Nun hat es die Axel Springer AG schwarz auf weiß: Europas größtes Zeitungshaus ("Bild", "Die Welt") darf Deutschlands größten Fernsehkonzern ProSiebenSat.1 nicht übernehmen. Das Kartellamt sieht die Gefahr, dass mit dem Kauf ein Imperium entsteht, das den Markt für Boulevardzeitungen beherrscht und zusammen mit dem Medienkonzern Bertelsmann und seiner RTL-Gruppe den TV-Werbemarkt dominiert. Nun könnte die Stunde der Gerichte schlagen - oder auch die von Bundeswirtschafsminister Michael Glos (CSU). Springer werde alle Rechtsmittel und Optionen prüfen, hieß es dazu am Montag lapidar aus dem Medienhaus.

(ARBEITSAUFTRÄGE)
**a)** Fassen Sie den Absatz, der mit „Nun hat es die Axel Springer AG“ beginnt, aus dem Text über die gescheiterte Springer-Übernahme kürzer zusammen. Die wesentlichen Fakten müssen erhalten bleiben.
**b)** Schreiben Sie aus dem Text über die gescheiterte Springer-Übernahme den Abschnitt wortgetreu ab, der mit den Worten „Nun hat es die“ einsetzt und mit „aus dem Medienhaus.“ schließt.
**c)** Führen Sie den Text über die gescheiterte Springer-Übernahme im Anschluss an seinen letzten Satz weiter.

(AUSZÜGE AUS MATERIAL)
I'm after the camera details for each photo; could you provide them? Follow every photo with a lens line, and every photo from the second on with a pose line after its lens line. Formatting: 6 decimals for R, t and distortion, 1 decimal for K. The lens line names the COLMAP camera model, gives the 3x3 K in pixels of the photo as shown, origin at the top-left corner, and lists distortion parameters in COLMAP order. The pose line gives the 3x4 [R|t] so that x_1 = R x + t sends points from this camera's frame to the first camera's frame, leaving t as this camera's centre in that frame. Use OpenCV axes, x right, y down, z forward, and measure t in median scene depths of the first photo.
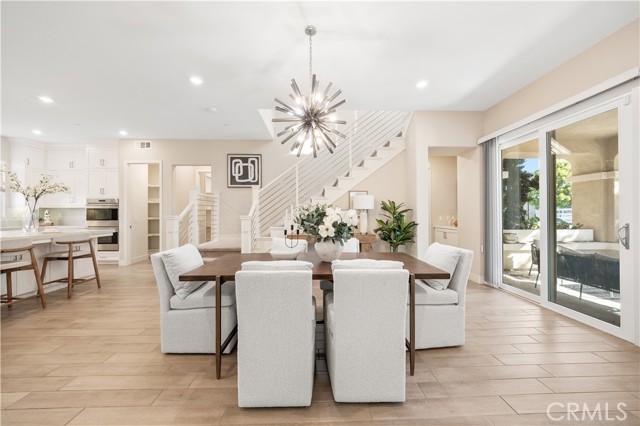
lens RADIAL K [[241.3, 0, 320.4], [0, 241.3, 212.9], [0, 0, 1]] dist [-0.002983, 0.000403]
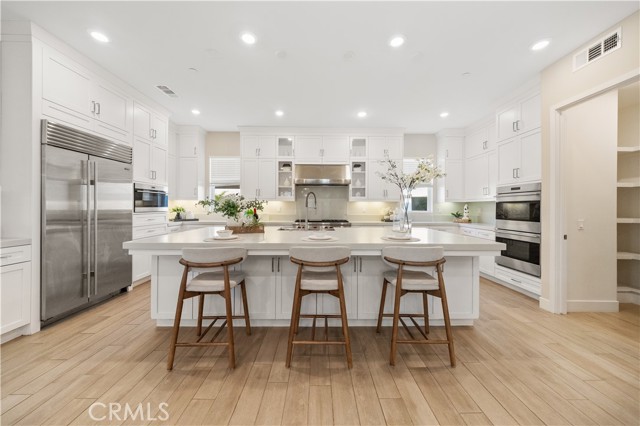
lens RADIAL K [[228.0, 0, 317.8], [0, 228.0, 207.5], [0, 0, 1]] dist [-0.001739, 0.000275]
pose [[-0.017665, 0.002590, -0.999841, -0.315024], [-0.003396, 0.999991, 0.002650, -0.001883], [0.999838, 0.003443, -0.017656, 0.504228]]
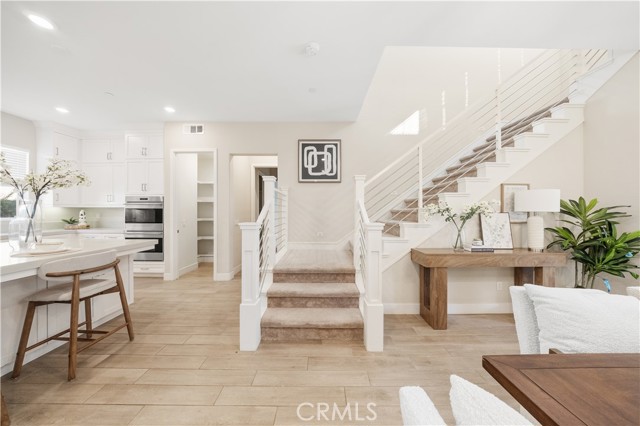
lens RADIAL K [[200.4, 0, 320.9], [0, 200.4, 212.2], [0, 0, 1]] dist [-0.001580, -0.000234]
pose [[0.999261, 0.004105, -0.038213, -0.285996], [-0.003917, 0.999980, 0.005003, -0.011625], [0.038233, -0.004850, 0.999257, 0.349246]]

(LÖSUNGEN)
**a)** Das Kartellamt untersagt der Axel Springer AG, Europas größtem Zeitungshaus, die Übernahme von ProSiebenSat.1, Deutschlands größtem Fernsehkonzern. Es befürchtet, dass ein Imperium entsteht, das den Markt für Boulevardzeitungen beherrscht und zusammen mit Bertelsmann und dessen RTL-Gruppe den TV-Werbemarkt dominiert. Nun könnten Gerichte oder Wirtschaftsminister Michael Glos (CSU) entscheiden. Springer kündigte am Montag an, alle Rechtsmittel und Optionen zu prüfen.

**b)**
Nun hat es die Axel Springer AG schwarz auf weiß: Europas größtes Zeitungshaus ("Bild", "Die Welt") darf Deutschlands größten Fernsehkonzern ProSiebenSat.1 nicht übernehmen. Das Kartellamt sieht die Gefahr, dass mit dem Kauf ein Imperium entsteht, das den Markt für Boulevardzeitungen beherrscht und zusammen mit dem Medienkonzern Bertelsmann und seiner RTL-Gruppe den TV-Werbemarkt dominiert. Nun könnte die Stunde der Gerichte schlagen - oder auch die von Bundeswirtschafsminister Michael Glos (CSU). Springer werde alle Rechtsmittel und Optionen prüfen, hieß es dazu am Montag lapidar aus dem Medienhaus.

**c)**
Immer lauter werden die Stimmen aus der Union und der Medienwirtschaft, die eine Ausnahmegenehmigung für die Fusion fordern. Auch SPD-Politiker stehen einer "Ministererlaubnis" positiv gegenüber, fordern allerdings gewichtige Zugeständnisse. Dazu gehört der Verzicht auf den Sender ProSieben. Ein solches Angebot hatte Springer dem Kartellamt bereits unterbreitet. Doch die Behörde forderte, der Sender müsse bereits vor einer Übernahme der gesamten TV-Gruppe abgestoßen werden. Springer lehnte unter Hinweis auf das Aktienrecht ab - die Untersagung der Bonner Behörde ließ nur wenige Tage auf sich warten.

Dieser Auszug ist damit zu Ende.